• _What the task asks_:
Collect each line of the records below that contains the word "Loading".

═════ Given data ═════

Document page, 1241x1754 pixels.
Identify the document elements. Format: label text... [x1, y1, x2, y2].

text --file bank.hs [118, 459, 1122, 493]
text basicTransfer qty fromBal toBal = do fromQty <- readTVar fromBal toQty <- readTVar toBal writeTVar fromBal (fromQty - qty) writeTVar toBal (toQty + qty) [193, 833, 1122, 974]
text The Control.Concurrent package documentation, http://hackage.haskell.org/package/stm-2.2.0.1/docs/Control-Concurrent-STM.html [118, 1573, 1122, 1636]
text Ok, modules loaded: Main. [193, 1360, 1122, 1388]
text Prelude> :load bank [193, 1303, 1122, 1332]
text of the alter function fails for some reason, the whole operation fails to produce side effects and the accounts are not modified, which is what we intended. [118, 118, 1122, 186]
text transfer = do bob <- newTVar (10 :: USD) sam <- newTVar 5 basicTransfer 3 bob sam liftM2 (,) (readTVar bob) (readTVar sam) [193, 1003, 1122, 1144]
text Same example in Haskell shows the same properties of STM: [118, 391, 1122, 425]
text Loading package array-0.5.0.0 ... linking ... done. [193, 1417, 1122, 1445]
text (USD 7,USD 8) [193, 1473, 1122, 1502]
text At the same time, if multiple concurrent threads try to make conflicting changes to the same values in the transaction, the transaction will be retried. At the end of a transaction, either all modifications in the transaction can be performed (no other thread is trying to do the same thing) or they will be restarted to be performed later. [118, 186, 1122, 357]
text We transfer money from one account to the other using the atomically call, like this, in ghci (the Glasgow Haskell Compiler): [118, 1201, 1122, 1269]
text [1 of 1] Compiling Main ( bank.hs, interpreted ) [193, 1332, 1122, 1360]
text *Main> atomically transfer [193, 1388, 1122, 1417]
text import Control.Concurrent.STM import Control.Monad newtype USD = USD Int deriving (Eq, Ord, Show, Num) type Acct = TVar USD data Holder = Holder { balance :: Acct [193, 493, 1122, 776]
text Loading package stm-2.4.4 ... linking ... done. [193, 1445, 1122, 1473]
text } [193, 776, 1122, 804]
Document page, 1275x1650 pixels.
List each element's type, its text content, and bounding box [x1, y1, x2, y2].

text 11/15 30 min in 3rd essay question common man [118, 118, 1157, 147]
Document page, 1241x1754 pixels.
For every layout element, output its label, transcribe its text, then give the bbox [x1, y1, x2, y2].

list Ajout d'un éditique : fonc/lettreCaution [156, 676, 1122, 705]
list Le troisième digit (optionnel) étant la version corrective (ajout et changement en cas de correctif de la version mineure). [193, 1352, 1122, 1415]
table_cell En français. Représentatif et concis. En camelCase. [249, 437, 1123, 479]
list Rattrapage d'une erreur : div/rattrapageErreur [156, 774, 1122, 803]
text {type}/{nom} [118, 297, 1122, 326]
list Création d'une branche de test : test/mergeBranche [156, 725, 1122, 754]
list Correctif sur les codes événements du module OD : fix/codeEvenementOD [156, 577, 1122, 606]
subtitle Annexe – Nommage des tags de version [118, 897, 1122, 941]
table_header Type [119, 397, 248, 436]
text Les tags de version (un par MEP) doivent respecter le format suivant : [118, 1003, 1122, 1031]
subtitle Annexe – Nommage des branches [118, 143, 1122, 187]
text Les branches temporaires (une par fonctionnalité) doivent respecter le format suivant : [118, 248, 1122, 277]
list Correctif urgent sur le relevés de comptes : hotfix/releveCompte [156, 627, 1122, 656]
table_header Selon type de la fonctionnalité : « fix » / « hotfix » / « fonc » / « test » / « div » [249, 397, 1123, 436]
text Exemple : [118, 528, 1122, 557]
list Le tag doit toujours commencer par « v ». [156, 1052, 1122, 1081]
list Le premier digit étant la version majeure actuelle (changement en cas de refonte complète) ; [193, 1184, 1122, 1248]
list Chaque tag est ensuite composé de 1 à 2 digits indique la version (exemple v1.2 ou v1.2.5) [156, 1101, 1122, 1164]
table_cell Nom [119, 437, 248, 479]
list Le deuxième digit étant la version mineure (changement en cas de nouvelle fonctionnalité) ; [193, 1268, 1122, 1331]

═════

• _Response_:
text Loading package array-0.5.0.0 ... linking ... done. [193, 1417, 1122, 1445]
text Loading package stm-2.4.4 ... linking ... done. [193, 1445, 1122, 1473]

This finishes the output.